Pope: Paul VI will be beatified on October 19
Vatican City ( AsiaNews) - Pope Paul VI will be beatified on October 19. The news which was rumored this week was confirmed Saturday by Pope Francis, who authorized the Congregation for the Causes of Saints to publish the date and a decree concerning the "miracle attributed to the intercession of the Venerable Servant of God Paul VI (Giovanni Battista Montini) , the Supreme Pontiff , born September 26, 1897 in Concesio (Italy) and died August 6, 1978 at Castel Gandolfo (Italy). "It was Benedict XVI to recognize the "heroic virtues" of the Montini Pope on December 20, 2012.
The miracle referred to is the inexplicable recovery of an unborn child in the United States, dating to 2001: a fetus in the fifth month of pregnancy was in critical condition because of the rupture of the fetal bladder, the presence of fluid in the abdomen and the absence of fluid in the amniotic sac. Doctors had diagnosed the probable death of the child in the womb, or serious malformation and had also suggested the possibility of an abortion. The mother, however, refused and, at the suggestion of an Italian nun whom she had met, she turned in prayer to the intercession of Pope Paul VI. Subsequent analysis showed the improvement in the unborn baby's condition and the birth took place in the eighth month by Caesarean section, with the infant in good general health. The child, whose name is not revealed for privacy, it is now a teenager and leads a normal life .

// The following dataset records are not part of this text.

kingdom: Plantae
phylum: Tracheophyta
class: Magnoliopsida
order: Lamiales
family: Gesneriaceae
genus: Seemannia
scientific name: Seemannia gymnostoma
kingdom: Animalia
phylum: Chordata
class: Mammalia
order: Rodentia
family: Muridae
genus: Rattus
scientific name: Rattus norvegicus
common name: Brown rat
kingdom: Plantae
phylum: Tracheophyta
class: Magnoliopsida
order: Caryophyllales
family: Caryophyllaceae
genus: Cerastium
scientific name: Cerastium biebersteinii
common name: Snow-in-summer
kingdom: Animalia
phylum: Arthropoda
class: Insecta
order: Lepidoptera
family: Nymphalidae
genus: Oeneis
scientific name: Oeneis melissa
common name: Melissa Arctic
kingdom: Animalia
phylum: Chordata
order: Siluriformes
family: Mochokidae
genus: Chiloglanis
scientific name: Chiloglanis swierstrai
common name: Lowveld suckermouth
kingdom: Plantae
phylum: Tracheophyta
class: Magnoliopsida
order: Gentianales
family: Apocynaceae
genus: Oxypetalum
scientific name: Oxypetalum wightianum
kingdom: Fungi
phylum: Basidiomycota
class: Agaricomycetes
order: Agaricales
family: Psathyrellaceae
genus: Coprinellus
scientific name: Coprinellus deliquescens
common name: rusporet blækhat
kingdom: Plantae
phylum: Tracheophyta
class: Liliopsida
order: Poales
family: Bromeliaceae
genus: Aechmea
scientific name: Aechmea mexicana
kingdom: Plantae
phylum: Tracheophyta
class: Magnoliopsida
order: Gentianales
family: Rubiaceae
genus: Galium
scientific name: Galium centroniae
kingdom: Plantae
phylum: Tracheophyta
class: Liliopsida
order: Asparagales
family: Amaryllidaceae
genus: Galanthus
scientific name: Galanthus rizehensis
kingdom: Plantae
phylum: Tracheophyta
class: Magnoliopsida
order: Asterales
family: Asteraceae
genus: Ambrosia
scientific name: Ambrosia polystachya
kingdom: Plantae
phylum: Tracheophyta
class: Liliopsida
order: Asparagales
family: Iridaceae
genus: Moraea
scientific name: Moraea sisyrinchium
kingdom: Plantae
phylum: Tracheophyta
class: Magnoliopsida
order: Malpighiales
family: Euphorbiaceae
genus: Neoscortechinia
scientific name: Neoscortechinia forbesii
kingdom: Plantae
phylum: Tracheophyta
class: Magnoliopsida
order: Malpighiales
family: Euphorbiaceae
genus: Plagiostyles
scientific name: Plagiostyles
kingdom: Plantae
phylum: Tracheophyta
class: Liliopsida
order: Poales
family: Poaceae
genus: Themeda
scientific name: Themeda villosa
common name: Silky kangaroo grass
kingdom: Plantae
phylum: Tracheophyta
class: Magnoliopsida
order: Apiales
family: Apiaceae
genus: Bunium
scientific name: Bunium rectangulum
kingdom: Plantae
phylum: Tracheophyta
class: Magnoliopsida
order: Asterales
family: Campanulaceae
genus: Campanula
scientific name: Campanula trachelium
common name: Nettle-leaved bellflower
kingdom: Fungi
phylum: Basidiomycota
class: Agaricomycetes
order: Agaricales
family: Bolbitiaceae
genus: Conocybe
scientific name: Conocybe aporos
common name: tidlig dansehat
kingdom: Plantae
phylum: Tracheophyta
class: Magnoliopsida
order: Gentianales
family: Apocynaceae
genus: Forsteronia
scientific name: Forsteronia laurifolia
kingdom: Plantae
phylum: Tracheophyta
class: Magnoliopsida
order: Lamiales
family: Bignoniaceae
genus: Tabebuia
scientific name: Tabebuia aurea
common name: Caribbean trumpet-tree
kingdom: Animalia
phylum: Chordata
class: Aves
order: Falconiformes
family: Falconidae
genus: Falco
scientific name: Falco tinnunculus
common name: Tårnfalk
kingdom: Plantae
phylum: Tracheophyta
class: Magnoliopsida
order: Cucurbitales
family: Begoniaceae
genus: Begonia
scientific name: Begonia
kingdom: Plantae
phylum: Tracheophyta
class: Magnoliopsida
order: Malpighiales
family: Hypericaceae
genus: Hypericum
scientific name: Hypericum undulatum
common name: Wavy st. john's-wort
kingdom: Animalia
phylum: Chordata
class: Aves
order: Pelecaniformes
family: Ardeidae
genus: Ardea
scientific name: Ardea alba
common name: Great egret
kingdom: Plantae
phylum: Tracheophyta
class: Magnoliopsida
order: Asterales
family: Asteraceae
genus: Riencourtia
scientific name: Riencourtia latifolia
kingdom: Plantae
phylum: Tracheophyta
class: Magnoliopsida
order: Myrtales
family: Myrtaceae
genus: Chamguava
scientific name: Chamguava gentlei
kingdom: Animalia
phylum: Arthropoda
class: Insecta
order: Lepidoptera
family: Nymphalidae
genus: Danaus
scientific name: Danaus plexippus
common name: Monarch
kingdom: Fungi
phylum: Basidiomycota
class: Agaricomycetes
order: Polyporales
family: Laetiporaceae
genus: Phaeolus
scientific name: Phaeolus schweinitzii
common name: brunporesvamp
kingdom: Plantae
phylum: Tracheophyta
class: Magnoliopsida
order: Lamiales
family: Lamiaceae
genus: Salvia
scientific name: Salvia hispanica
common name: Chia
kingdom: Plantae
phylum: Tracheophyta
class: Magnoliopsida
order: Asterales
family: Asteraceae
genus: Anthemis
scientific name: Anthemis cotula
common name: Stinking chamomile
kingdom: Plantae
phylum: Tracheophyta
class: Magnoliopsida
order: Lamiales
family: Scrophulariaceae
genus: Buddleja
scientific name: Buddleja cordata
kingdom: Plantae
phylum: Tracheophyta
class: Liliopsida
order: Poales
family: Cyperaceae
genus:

Little understood and thus not
very popular, Paul VI was a great reformer of the Church. He
was responsible for bringing the Second Vatican Council to a conclusion, with
the approval of documents such as Lumen Gentium (on the Church),Sacrosanctum
Concilium (on the liturgical reform), Gaudium et Spes (On the Church in the
Modern World), the Unitatis Redintegratio
(on ecumenism) , Dignitatis Humanae (religious freedom).
He
was responsible for the institution of the Synod of Bishops (1965) and
departments such as the Commission for Social Communications (1964), the
Council for the Laity (1967), the Commission for Justice and Peace (1967), the
Secretariat for non-Christians
(1964) and for non-believers (1965), Cor Unum (1971) and the international
Theological Commission (1969).
A fundamental milestone in the
history of religions was his embrace with Ecumenical Patriarch Athenagoras in
Jerusalem during his journey to the Holy Land in 1964 that the following year
led to the joint statement with the lifting of the excommunications that the
two Churches had launched against each other in 1054, thus beginning a new era
in relations between Catholics and Orthodox.
He
was also author of deeply significant acts such as the renunciation of the
papal tiara, put up for sale in 1964 to help the needy, his gifting to Mother
Teresa during his trip to India in 1964 of the car he had used in those days,
the abolition in 1966 of the Index
of Forbidden Books, in 1968 of the papal nobility and in 1970 (the centenary of
the fall of Rome) of the papal armed forces.
Again, it was Paul VI who
established the World Day for Peace in 1967, celebrated for the first time in
early 1968. On Christmas Eve of that year he celebrated Mass at the steelworks
in Taranto - an unprecedented gesture - to
revive the friendship of the Church towards the world of labour.
Among
the many and important documents of the pontificate, most remember Populorum Progressio of 1967 and Humanae Vitae of 1968. The first is
"a solemn appeal for concerted action for integral human development and
the development of all mankind" and
which states that the social question is global problem and that "development
can not be reduced to mere economic growth. In order for it to be authentic, it
must be integral, which means to promote the good of every person and of the
whole of man". Humanae
Vitae, often remembered only for how it responded to the issue of
contraception, is also the text in which the Pope - starting from the concept
that sexuality is a gift from God and not a commodity - affirmed the relationship between freedom and
responsibility, between love and openness to procreation.